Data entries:
--*--

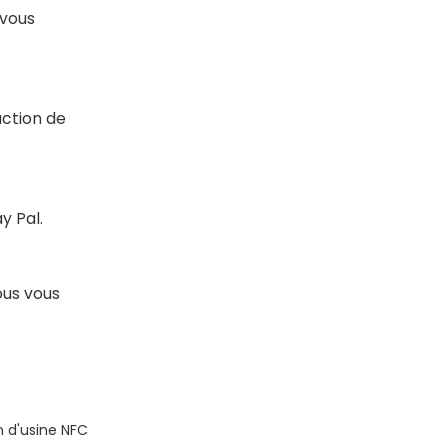
 vous
uction de
y Pal.
ous vous
 d'usine NFC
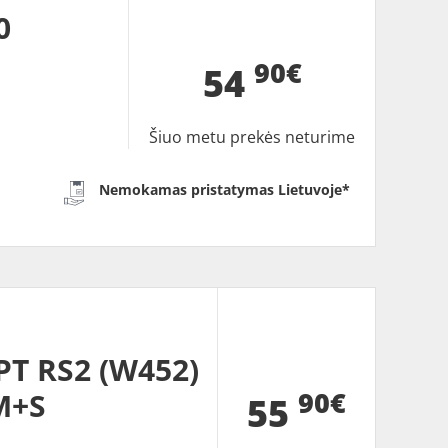
0
90€
54
Šiuo metu prekės neturime
Nemokamas pristatymas Lietuvoje*
T RS2 (W452)
90€
M+S
55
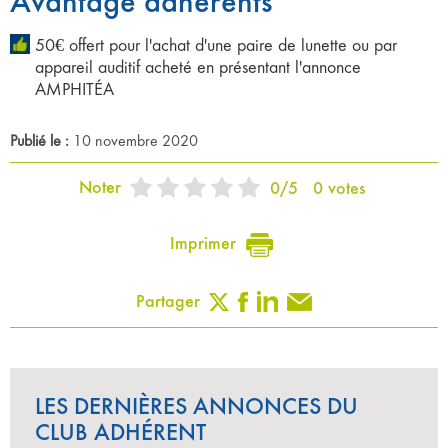
Avantage adhérents
50€ offert pour l'achat d'une paire de lunette ou par
appareil auditif acheté en présentant l'annonce
AMPHITÉA
Publié le :
10 novembre 2020
Noter
0
/
5
0
votes
Imprimer
Partager
LES DERNIÈRES ANNONCES DU
CLUB ADHÉRENT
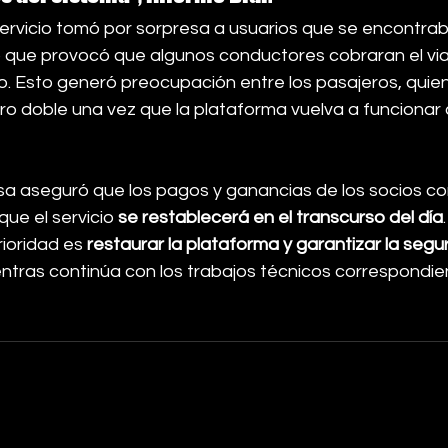
 servicio tomó por sorpresa a usuarios que se encontra
lo que provocó que algunos conductores cobraran el via
lo. Esto generó preocupación entre los pasajeros, qui
bro doble una vez que la plataforma vuelva a funcionar 
sa aseguró que los pagos y ganancias de los socios c
ue el servicio 
se restablecerá en el transcurso del día
.
rioridad es 
restaurar la plataforma y garantizar la segu
entras continúa con los trabajos técnicos correspondie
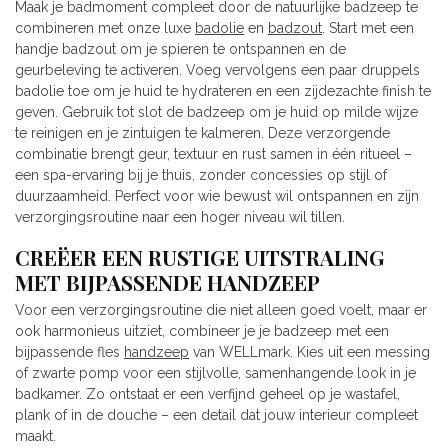
Maak je badmoment compleet door de natuurlijke badzeep te
combineren met onze luxe
badolie
en
badzout
. Start met een
handje badzout om je spieren te ontspannen en de
geurbeleving te activeren. Voeg vervolgens een paar druppels
badolie toe om je huid te hydrateren en een zijdezachte finish te
geven. Gebruik tot slot de badzeep om je huid op milde wijze
te reinigen en je zintuigen te kalmeren. Deze verzorgende
combinatie brengt geur, textuur en rust samen in één ritueel –
een spa-ervaring bij je thuis, zonder concessies op stijl of
duurzaamheid. Perfect voor wie bewust wil ontspannen en zijn
verzorgingsroutine naar een hoger niveau wil tillen.
CREËER EEN RUSTIGE UITSTRALING
MET BIJPASSENDE HANDZEEP
Voor een verzorgingsroutine die niet alleen goed voelt, maar er
ook harmonieus uitziet, combineer je je badzeep met een
bijpassende fles
handzeep
van WELLmark. Kies uit een messing
of zwarte pomp voor een stijlvolle, samenhangende look in je
badkamer. Zo ontstaat er een verfijnd geheel op je wastafel,
plank of in de douche – een detail dat jouw interieur compleet
maakt.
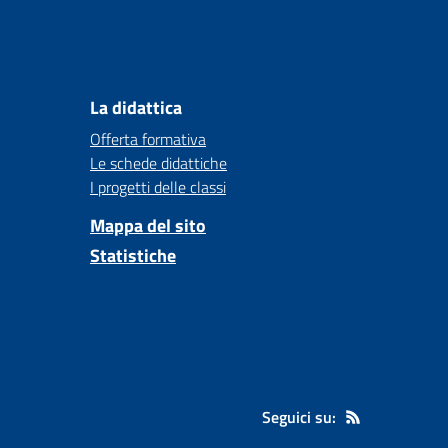
La didattica
Offerta formativa
Le schede didattiche
I progetti delle classi
Mappa del sito
Statistiche
Seguici su:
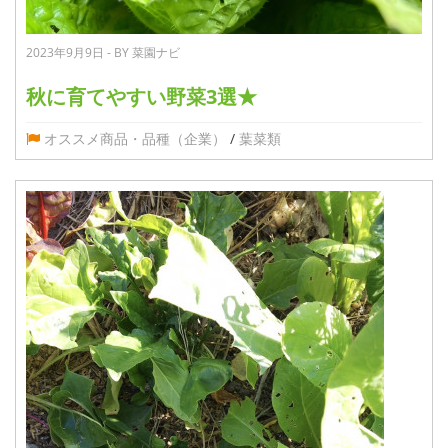
2023年9月9日 - BY 菜園ナビ
秋に育てやすい野菜3選★
オススメ商品・品種（企業）
/
葉菜類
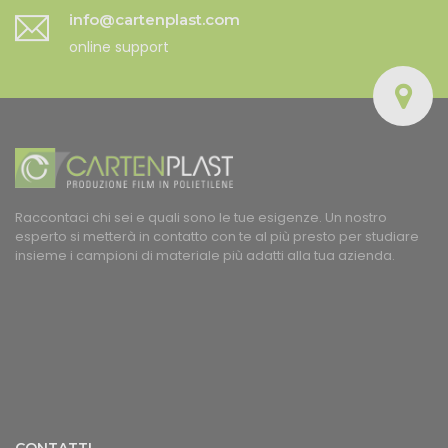
info@cartenplast.com
online support
Raccontaci chi sei e quali sono le tue esigenze. Un nostro
esperto si metterà in contatto con te al più presto per studiare
insieme i campioni di materiale più adatti alla tua azienda.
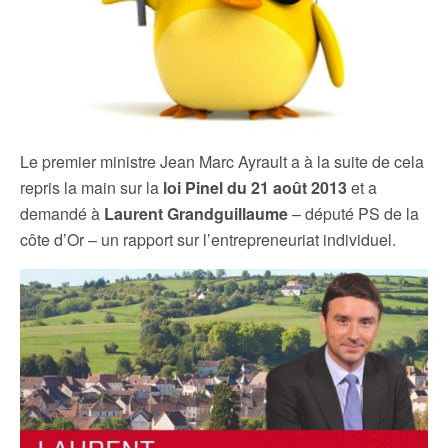
Le premier ministre Jean Marc Ayrault a à la suite de cela
repris la main sur la
loi Pinel du 21 août 2013
et a
demandé à
Laurent Grandguillaume
– député PS de la
côte d’Or – un rapport sur l’entrepreneuriat individuel.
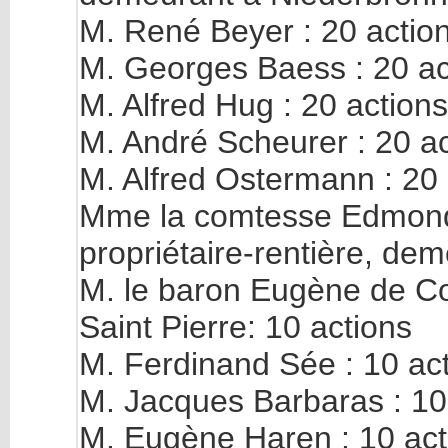
M. René Beyer : 20 actio
M. Georges Baess : 20 ac
M. Alfred Hug : 20 actions
M. André Scheurer : 20 a
M. Alfred Ostermann : 20 
Mme la comtesse Edmond 
propriétaire-rentière, dem
M. le baron Eugène de Co
Saint Pierre: 10 actions
M. Ferdinand Sée : 10 ac
M. Jacques Barbaras : 10
M. Eugène Haren : 10 act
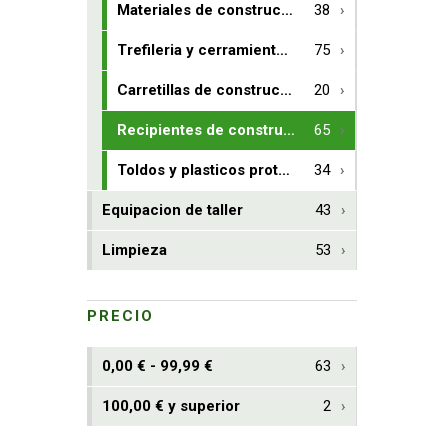
Materiales de construccion
38
Trefileria y cerramientos de obra
75
Carretillas de construccion
20
Recipientes de construccion
65
Toldos y plasticos protectores
34
Equipacion de taller
43
Limpieza
53
PRECIO
0,00 € - 99,99 €
63
100,00 € y superior
2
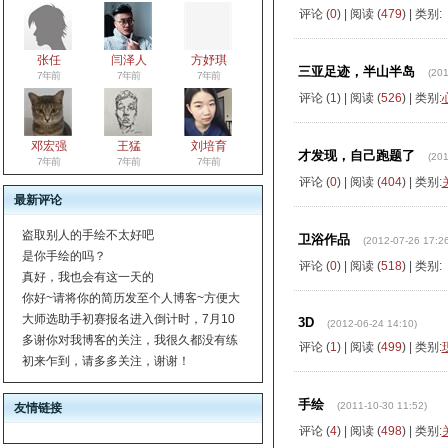
评论 (
0
) | 阅读 (
479
) | 类别:
张任
闫泽人
方妤琪
三亚足迹，半山半岛
(201
7年前
7年前
7年前
评论 (
1
) | 阅读 (
526
) | 类别:
邓宏强
王猛
刘培育
才发现，自己跑题了
(201
7年前
7年前
7年前
评论 (
0
) | 阅读 (
404
) | 类别:
最新评论
盗取别人的手绘不太好吧
卫浴作品
(2012-07-26 17:26
是你手绘的吗？
评论 (
0
) | 阅读 (
518
) | 类别:
真好，我也会有这一天的
你好~请将你的简历发至个人博客~方便大
大师选助手初赛报名进入倒计时，7月10
3D
(2012-06-24 14:10)
多谢你对我博客的关注，我很久都没有练
评论 (
1
) | 阅读 (
499
) | 类别:
初来乍到，请多多关注，谢谢！
手绘
(2011-10-30 11:52)
友情链接
评论 (
4
) | 阅读 (
498
) | 类别:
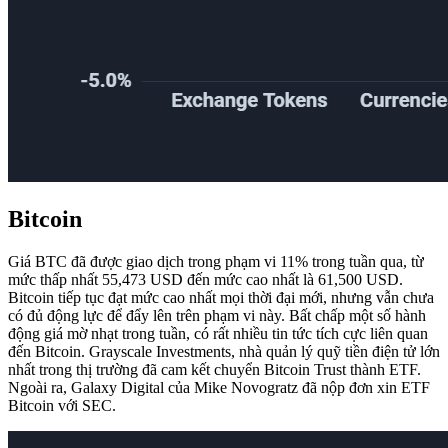
Bitcoin
Giá BTC đã được giao dịch trong phạm vi 11% trong tuần qua, từ
mức thấp nhất 55,473 USD đến mức cao nhất là 61,500 USD.
Bitcoin tiếp tục đạt mức cao nhất mọi thời đại mới, nhưng vẫn chưa
có đủ động lực để đẩy lên trên phạm vi này. Bất chấp một số hành
động giá mờ nhạt trong tuần, có rất nhiều tin tức tích cực liên quan
đến Bitcoin. Grayscale Investments, nhà quản lý quỹ tiền điện tử lớn
nhất trong thị trường đã cam kết chuyển Bitcoin Trust thành ETF.
Ngoài ra, Galaxy Digital của Mike Novogratz đã nộp đơn xin ETF
Bitcoin với SEC.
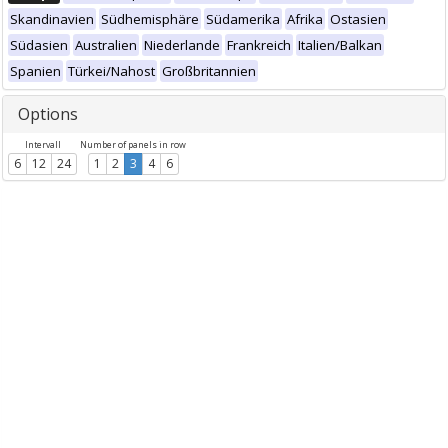
Skandinavien
Südhemisphäre
Südamerika
Afrika
Ostasien
Südasien
Australien
Niederlande
Frankreich
Italien/Balkan
Spanien
Türkei/Nahost
Großbritannien
Options
Intervall
Number of panels in row
6
12
24
1
2
3
4
6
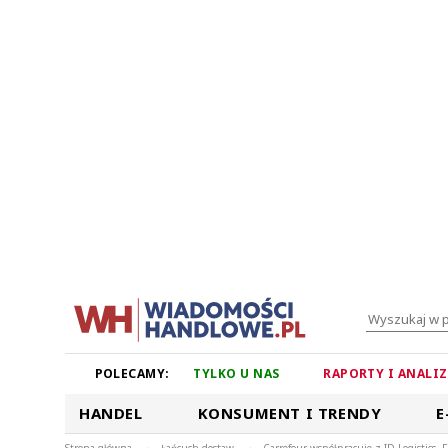
POLECAMY:
TYLKO U NAS
RAPORTY I ANALI
HANDEL
KONSUMENT I TRENDY
E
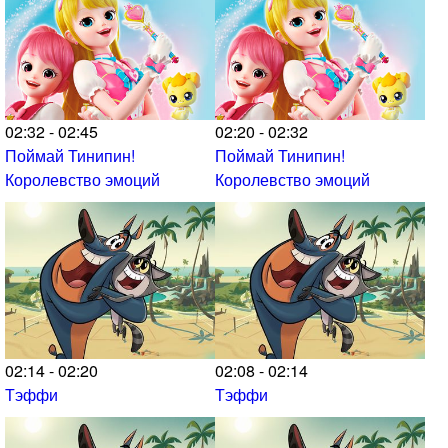
02:32 - 02:45
02:20 - 02:32
Поймай Тинипин!
Поймай Тинипин!
Королевство эмоций
Королевство эмоций
02:14 - 02:20
02:08 - 02:14
Тэффи
Тэффи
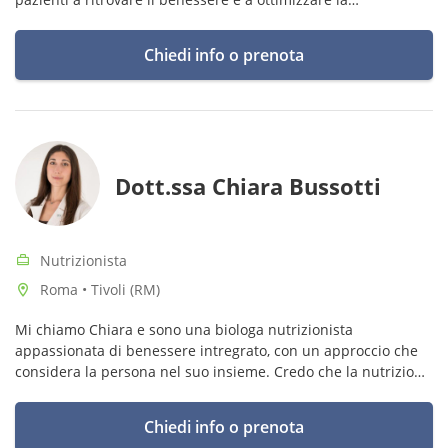
composizione corporea attraverso piani alimentari
personalizzati.
Chiedi info o prenota
Dott.ssa Chiara Bussotti
Nutrizionista
Roma • Tivoli (RM)
Mi chiamo Chiara e sono una biologa nutrizionista
appassionata di benessere intregrato, con un approccio che
considera la persona nel suo insieme. Credo che la nutrizione
sia fondamentale per prendersi cura di sé e migliorare la
qualità della vita.
Chiedi info o prenota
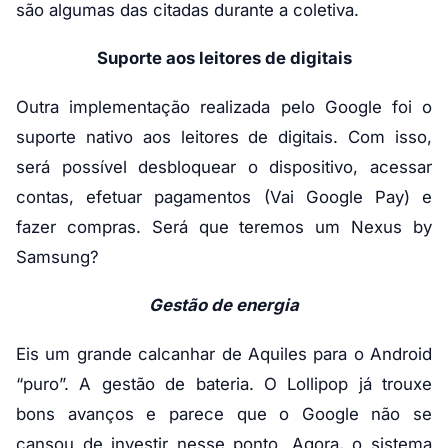
são algumas das citadas durante a coletiva.
Suporte aos leitores de digitais
Outra implementação realizada pelo Google foi o
suporte nativo aos leitores de digitais. Com isso,
será possível desbloquear o dispositivo, acessar
contas, efetuar pagamentos (Vai Google Pay) e
fazer compras. Será que teremos um Nexus by
Samsung?
Gestão de energia
Eis um grande calcanhar de Aquiles para o Android
“puro”. A gestão de bateria. O Lollipop já trouxe
bons avanços e parece que o Google não se
cansou de investir nesse ponto. Agora, o sistema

--*--

**Aim of the task**
Show each line of the data that contains the string "Chiara".

**Your solution**
Dott.ssa Chiara Bussotti
Mi chiamo Chiara e sono una biologa nutrizionista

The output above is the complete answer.